A 2.5 foot-long (0.76 meter) metal tube with fins, the PRR simultaneously measures the spectrum (intensity for each color of the rainbow) of light in the water column coming down from the surface, as well as the spectrum of light reflected up from the bottom. The instrument is tethered to a laptop by a data cable and deployed over the side of a boat, allowing scientists to monitor it in real-time as it drifts to the bottom, collecting data profiles along the way at a rate of 15 measurements per second.

With these numbers, Hochberg and other coral reef scientists can begin to conduct models to address fundamental ecological questions, such as how much light reaches the various reef zones (fore-reef, reef flat, and lagoon) or how ecological zonation on reefs might be driven by light absorption.

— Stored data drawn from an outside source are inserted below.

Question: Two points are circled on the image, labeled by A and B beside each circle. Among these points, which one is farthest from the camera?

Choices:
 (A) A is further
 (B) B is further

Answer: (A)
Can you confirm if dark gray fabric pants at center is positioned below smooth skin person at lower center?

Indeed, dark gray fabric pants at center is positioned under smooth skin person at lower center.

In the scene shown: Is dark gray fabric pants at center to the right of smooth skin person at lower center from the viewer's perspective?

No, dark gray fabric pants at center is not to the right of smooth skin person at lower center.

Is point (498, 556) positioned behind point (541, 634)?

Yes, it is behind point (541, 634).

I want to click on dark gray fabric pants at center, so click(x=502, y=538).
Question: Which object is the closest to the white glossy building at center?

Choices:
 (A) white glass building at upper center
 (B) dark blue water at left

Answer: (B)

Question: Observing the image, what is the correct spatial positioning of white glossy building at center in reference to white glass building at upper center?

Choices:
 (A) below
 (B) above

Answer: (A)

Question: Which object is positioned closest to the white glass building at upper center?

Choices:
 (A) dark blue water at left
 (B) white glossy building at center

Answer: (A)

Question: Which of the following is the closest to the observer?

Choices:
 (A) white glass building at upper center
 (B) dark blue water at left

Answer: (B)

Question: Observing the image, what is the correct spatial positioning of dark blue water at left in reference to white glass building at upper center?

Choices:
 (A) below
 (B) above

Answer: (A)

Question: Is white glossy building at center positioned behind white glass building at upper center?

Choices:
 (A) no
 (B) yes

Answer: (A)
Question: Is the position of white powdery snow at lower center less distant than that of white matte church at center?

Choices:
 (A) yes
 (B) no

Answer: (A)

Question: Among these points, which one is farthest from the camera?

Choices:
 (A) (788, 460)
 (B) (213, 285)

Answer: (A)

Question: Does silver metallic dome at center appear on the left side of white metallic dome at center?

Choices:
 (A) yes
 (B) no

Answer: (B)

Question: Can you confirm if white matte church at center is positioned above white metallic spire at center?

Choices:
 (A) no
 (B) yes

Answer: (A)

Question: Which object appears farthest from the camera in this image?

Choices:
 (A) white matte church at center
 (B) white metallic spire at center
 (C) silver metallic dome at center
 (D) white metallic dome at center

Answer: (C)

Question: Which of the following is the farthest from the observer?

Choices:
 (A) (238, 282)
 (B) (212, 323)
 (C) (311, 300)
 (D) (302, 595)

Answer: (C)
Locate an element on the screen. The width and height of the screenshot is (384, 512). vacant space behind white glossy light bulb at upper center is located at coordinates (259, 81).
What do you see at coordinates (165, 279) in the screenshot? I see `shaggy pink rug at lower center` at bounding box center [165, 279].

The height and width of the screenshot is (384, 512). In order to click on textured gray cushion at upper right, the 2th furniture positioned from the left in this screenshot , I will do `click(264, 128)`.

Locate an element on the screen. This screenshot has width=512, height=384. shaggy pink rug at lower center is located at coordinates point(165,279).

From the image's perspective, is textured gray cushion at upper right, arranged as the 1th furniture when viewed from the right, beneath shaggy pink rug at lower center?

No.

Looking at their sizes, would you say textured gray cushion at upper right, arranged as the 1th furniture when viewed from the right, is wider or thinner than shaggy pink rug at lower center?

For example, while the outer reef area is generally more clear and allows more blue light to penetrate to deeper depths, lagoon areas are more turbid (cloudy) and allow more green light to penetrate to deeper depths. "Different colors of water reach different depths in different zones, which matters for the communities that live on the bottom," Hochberg said. "The pigments that organisms have might change depending on light availability -- not just how much light is available, but what color of light is available."